Foto del Dia goes to Queens straphanger and DCQ pal Todd Obolsky, who swears he remains neutral on the flashpoint issue of guys sitting wide-legged and taking up two seats on the subway:


In keeping with the childhood reminiscence tip we’ve been on recently, today we reflect on two men who provided us with some of the weirder sub-pop culture moments of our youth before dying too young. Jim Varney, known for his franchise-friendly “Ernest P. Worrell” redneck character, succumbed to pack-a-day-spawned lung cancer in 2000, further proof that the bulk of those who provide America with good, wholesome family fun are not themselves living that same charmed portrayal of “life” (see: Ray Kroc, anyone from Disney).

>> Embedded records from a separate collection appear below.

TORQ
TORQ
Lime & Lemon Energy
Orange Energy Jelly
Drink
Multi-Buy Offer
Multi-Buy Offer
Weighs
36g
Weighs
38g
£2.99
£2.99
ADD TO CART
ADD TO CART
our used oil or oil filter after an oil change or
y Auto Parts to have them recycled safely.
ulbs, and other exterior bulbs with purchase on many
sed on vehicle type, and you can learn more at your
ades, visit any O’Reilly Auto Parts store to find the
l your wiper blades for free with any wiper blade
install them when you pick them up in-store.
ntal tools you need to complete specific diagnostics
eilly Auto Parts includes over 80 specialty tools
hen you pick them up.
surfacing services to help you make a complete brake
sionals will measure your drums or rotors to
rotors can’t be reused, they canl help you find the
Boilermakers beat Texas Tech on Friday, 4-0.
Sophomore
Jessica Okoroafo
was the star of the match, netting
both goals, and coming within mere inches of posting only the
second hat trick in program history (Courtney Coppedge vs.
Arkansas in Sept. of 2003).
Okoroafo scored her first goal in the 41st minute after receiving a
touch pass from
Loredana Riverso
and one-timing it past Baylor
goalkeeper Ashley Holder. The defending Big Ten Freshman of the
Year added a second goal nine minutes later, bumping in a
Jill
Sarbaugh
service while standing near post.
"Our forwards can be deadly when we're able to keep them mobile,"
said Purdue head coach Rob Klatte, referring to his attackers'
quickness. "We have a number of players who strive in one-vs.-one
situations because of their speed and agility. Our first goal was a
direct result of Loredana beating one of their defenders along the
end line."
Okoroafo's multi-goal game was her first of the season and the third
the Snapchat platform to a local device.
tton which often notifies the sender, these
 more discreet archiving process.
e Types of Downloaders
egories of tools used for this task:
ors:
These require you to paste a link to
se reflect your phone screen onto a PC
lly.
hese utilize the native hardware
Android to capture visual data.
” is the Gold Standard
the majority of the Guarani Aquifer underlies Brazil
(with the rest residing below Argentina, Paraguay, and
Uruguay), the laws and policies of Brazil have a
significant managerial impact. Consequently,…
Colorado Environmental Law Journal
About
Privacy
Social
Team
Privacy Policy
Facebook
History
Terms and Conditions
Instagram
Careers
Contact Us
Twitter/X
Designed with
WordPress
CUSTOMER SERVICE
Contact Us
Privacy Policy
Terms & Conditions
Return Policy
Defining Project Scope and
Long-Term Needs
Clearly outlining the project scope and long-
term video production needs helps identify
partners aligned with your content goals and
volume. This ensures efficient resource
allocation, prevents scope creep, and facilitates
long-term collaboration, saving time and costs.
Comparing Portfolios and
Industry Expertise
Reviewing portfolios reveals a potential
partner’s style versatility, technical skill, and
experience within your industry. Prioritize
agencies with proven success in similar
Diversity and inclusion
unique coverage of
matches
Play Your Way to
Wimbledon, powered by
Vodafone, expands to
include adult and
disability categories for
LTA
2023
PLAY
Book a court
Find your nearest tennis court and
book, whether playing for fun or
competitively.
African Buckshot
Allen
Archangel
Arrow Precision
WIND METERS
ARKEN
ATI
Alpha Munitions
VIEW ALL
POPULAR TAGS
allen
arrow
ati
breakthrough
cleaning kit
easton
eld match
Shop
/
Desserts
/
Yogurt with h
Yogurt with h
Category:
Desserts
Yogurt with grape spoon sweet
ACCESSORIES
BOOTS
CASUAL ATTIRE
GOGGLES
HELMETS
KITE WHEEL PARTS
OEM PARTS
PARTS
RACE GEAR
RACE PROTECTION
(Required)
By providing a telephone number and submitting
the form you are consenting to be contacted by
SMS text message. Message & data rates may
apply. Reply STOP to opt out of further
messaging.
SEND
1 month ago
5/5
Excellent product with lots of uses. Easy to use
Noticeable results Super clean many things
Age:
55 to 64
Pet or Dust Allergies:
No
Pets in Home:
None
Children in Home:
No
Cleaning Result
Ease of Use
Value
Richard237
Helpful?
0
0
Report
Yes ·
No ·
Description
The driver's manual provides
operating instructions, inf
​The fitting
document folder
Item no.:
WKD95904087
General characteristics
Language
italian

Varney’s influence on much of DCQ cannot be overstated. But we’ll try. Another day. For now, let’s just say we miss the guy. And that wherever he is, we know a turtle’s biting his nuts, or he just tripped over a tree trunk, or the chef just made him eat something green and gloppy.
Then there’s Craig “Ironhead” Heyward. He was Zestfully Clean for a good chunk of the 1990s. He was also 300-plus pounds! And a competent running back! !Ke increible! For the fashionistas out there, the always-reliable Wikipedia credits Heyward, via commercials aforementioned and embedded below, with “introducing a generation of American men to the modern version of the Luffa that is now a fixture in many showers and bathtubs.”
Ironhead died of brain cancer in May 2006. We’ll tip one tonight to the last of the fat backs.